Прежде чем Бахтик начал говорить, я попросил его разрешить мне допросить доктора Вегрихта. Он заявил, что не возражает, хотя и не понимает зачем, и отдал приказ по телефону. Я поблагодарил его. Уходя, положил перед ним на стол подписанное Кунцем признание и, не дожидаясь, когда он прочтет, ушел.
Доктор Вегрихт являл собой весьма печальное зрелище. Он был без галстука, щеки заросли седой щетиной, из ботинок у него вынули шнурки. Он сидел на стуле в своем зеленом камзольчике и грустно озирался по сторонам. Очевидно, он так и провел всю ночь.
— Добрый день, пан доктор, — сказал я, когда за мной захлопнулась дверь.
Он не ответил и бессмысленно посмотрел на меня. Видимо, он дошел до точки. Я вытащил из кармана плоскую фляжку, купленную специально для этой цели, и сказал:
— Выпейте!
Он отвернулся, но я поднес ему металлический стаканчик и заставил выпить.
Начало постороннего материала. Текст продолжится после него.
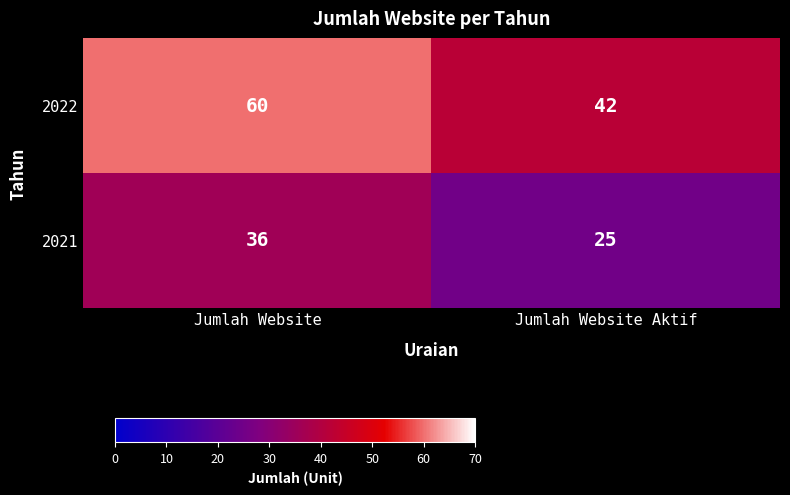

What is the total value across all series at Jumlah Website Aktif?

67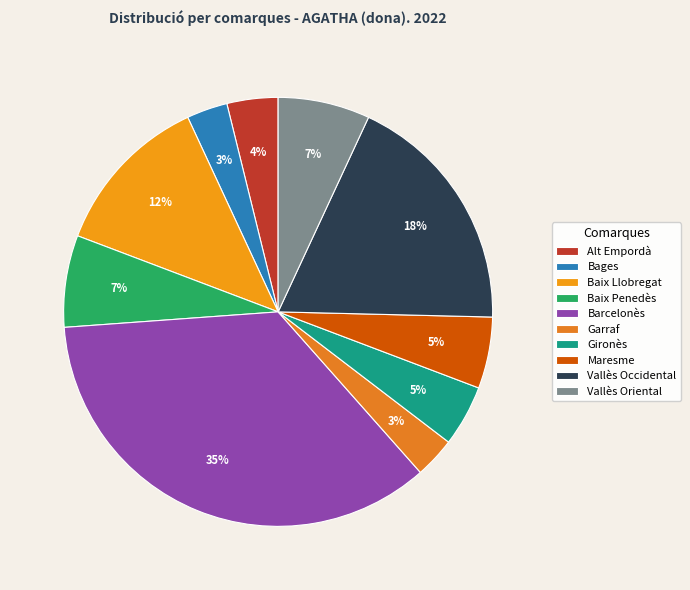

How many segments does this pie chart have?

10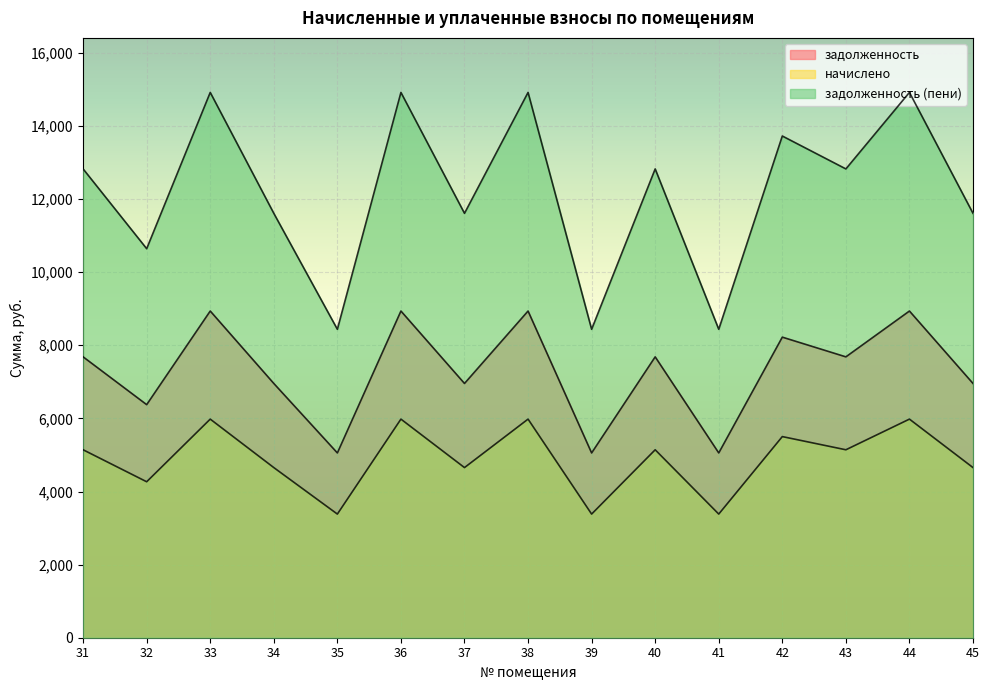

What are all the series names shown in the legend?

задолженность, начислено, задолженность (пени)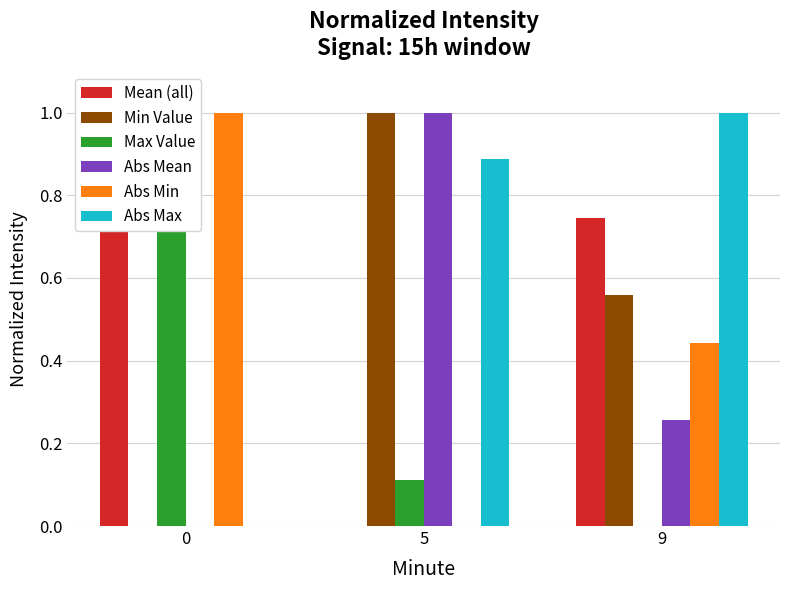

Where is Max Value nearest to the value 0?

9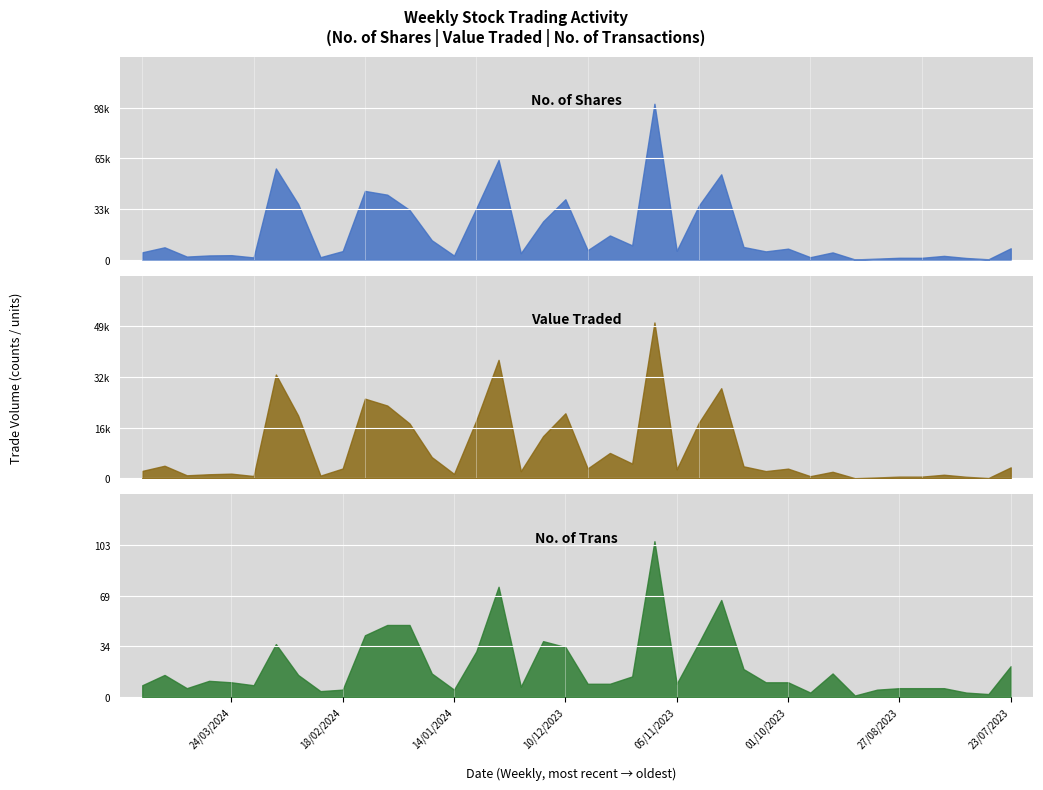

The value of Value Traded at 17/12/2023 is 13503. True or false?

True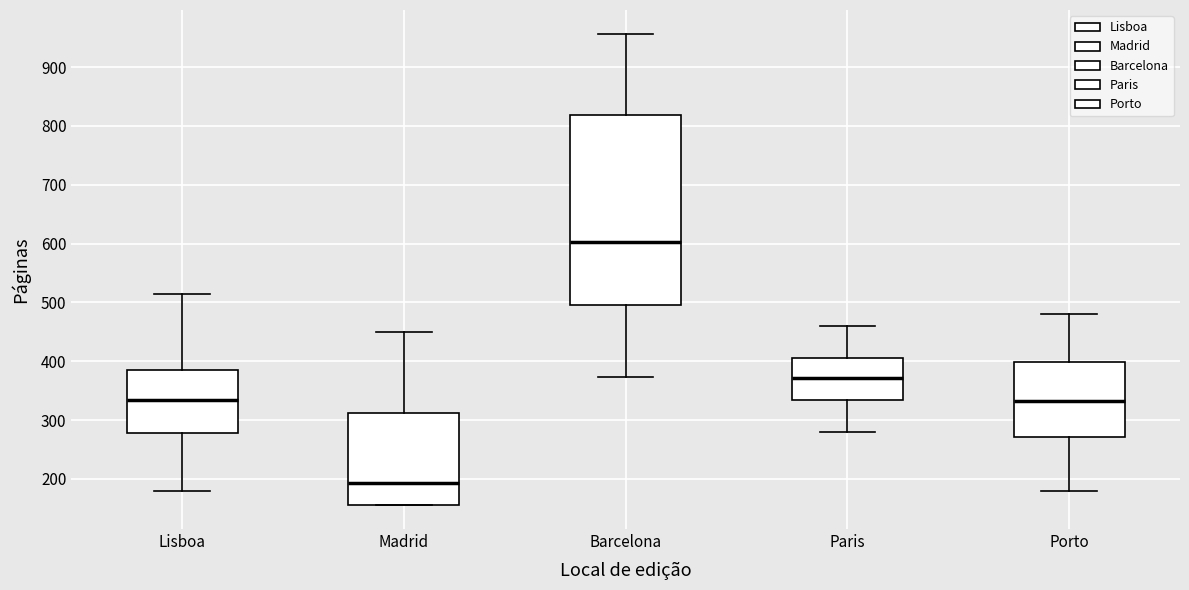

Which box has the lowest median line?

Madrid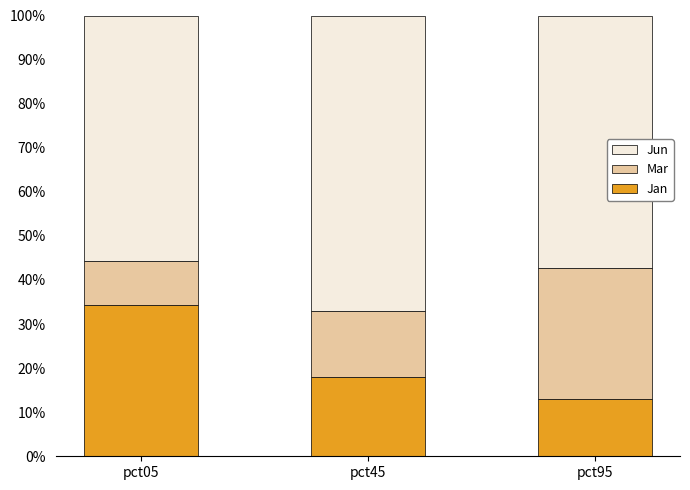

What is the difference between the second highest and minimum values in the Jan series?

5.0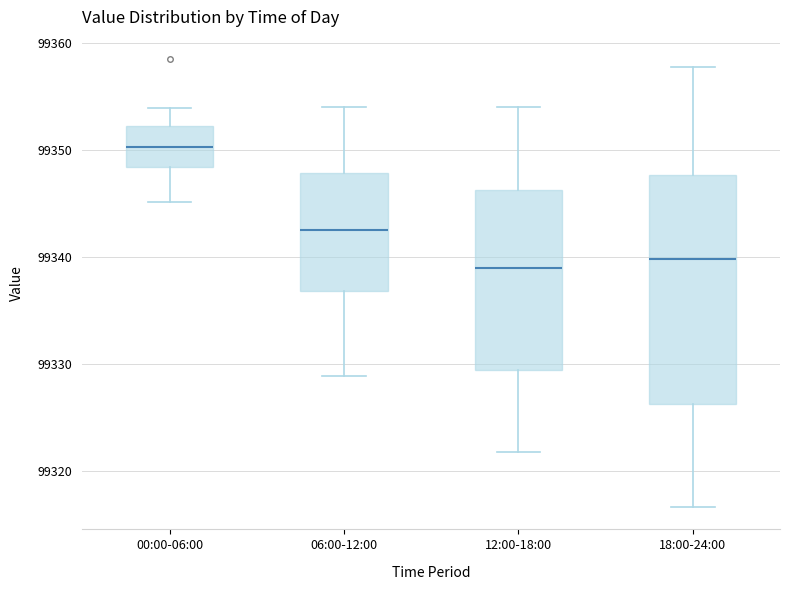

Which box is the tallest, from its lower edge to its upper edge?

18:00-24:00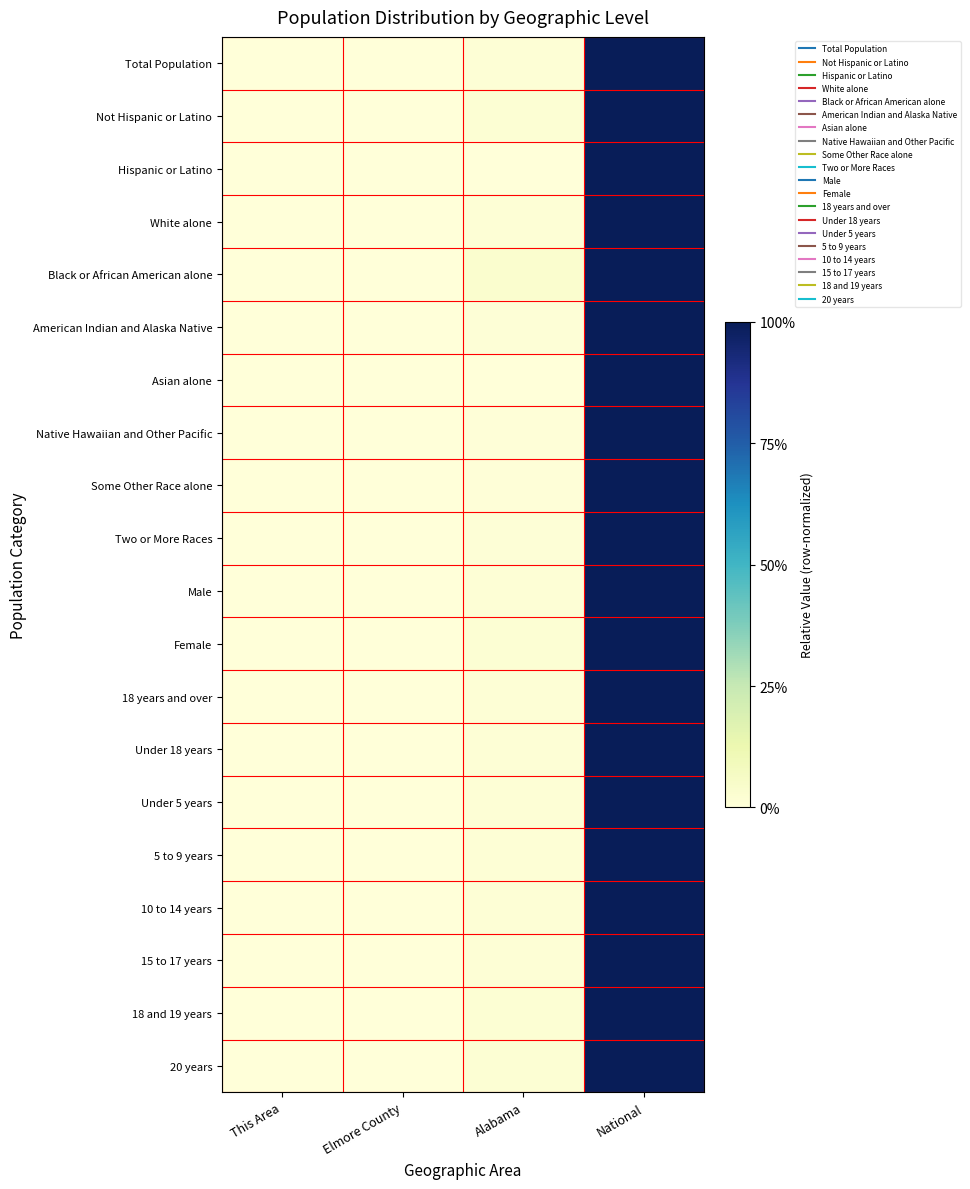

Reading left to right, transcribe all the data shown in this chart.

Total Population: This Area=0.0	Elmore County=0.0	Alabama=0.0	National=1.0
Not Hispanic or Latino: This Area=0.0	Elmore County=0.0	Alabama=0.0	National=1.0
Hispanic or Latino: This Area=0.0	Elmore County=0.0	Alabama=0.0	National=1.0
White alone: This Area=0.0	Elmore County=0.0	Alabama=0.0	National=1.0
Black or African American alone: This Area=0.0	Elmore County=0.0	Alabama=0.0	National=1.0
American Indian and Alaska Native: This Area=0.0	Elmore County=0.0	Alabama=0.0	National=1.0
Asian alone: This Area=0.0	Elmore County=0.0	Alabama=0.0	National=1.0
Native Hawaiian and Other Pacific: This Area=0.0	Elmore County=0.0	Alabama=0.0	National=1.0
Some Other Race alone: This Area=0.0	Elmore County=0.0	Alabama=0.0	National=1.0
Two or More Races: This Area=0.0	Elmore County=0.0	Alabama=0.0	National=1.0
Male: This Area=0.0	Elmore County=0.0	Alabama=0.0	National=1.0
Female: This Area=0.0	Elmore County=0.0	Alabama=0.0	National=1.0
18 years and over: This Area=0.0	Elmore County=0.0	Alabama=0.0	National=1.0
Under 18 years: This Area=0.0	Elmore County=0.0	Alabama=0.0	National=1.0
Under 5 years: This Area=0.0	Elmore County=0.0	Alabama=0.0	National=1.0
5 to 9 years: This Area=0.0	Elmore County=0.0	Alabama=0.0	National=1.0
10 to 14 years: This Area=0.0	Elmore County=0.0	Alabama=0.0	National=1.0
15 to 17 years: This Area=0.0	Elmore County=0.0	Alabama=0.0	National=1.0
18 and 19 years: This Area=0.0	Elmore County=0.0	Alabama=0.0	National=1.0
20 years: This Area=0.0	Elmore County=0.0	Alabama=0.0	National=1.0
Теперь оба мы сидели и смотрели друг на друга. Когда мне это надоело, я потрепал его по плечу.
— Ну, ничего страшного не случилось. Как-нибудь утрясется. Расскажите все, как было. Я вам верю.
— Я ничего не знаю, — пробормотал он. — Я не знаю, как это туда попало, ведь коробка-то была не моя, ведь вы же знаете, ведь вы же там были.
Он повторил это раза три, потом плечи у него вздрогнули, он заплакал.
— Я знаю, я вам верю, — утешал я его.
— Это ничего не изменит, — всхлипывал доктор. Ведь вам тоже никто не поверит.
— Поверят. Видите ли, я здесь работаю.
Он ошарашенно посмотрел на меня и перестал всхлипывать. Я вытащил у него из кармана носовой платок и вытер ему нос. Глаза он вытер сам.
— Все объяснится, пан доктор, — снова сказал я, — только успокойтесь и расскажите мне все, что знаете.
— Что делать, если я вообще ничего не знаю, — заговорил он спокойнее. — В Праге меня остановили, попросили выйти из машины, осмотрели ее и из той коробки с бельем вытащили какую-то сумку, а в ней были какие-то часы. Потом сказали: «Ага, вот они, хорошенькое дело!» За руль сел какой-то милиционер, и мы поехали. А здесь мне заявили, что все совершенно ясно и что не имеет смысла запираться.
— А почему вы им не объяснили, что эти вещи не ваши?
Он помолчал и стал всхлипывать снова.
— Вас чем-нибудь обидели?
— Да нет, ничего мне не сделали, но я очень боюсь.
— А чего вам бояться?
— Потому что мне никто не поверит. Когда в сорок пятом меня забрали, мне тоже никто не верил. Теперь уж я здесь во второй раз, теперь уж конец, теперь я ни за что не выдержу.
Он был на грани истерики, а я не понимал почему. Когда он упомянул сорок пятый год, я вспомнил, что после революции у него тоже были какие-то неприятности, и начал прощупывать почву. Очень осторожно, чтобы он снова не расплакался.
Он утверждал, что во время войны у него забрали отца, пенсионера-железнодорожника, за то, что тот кого-то спрятал. Отца отвезли в концлагерь. А самого Вегрихта в гестапо страшно избили и потом обещали отпустить, потому что против него не было никаких доказательств, но дальнейшая судьба его отца зависела от того, насколько сын сумеет доказать свое хорошее отношение к рейху. Это было в 1944 году. Когда Вегрихта выпустили, он не придумал ничего лучшего, как прочесть лекцию об арийской расе. Конечно, все сразу от него отвернулись, а он боялся кому-либо что-то объяснять, потому что в гестапо ему запретили говорить об отце.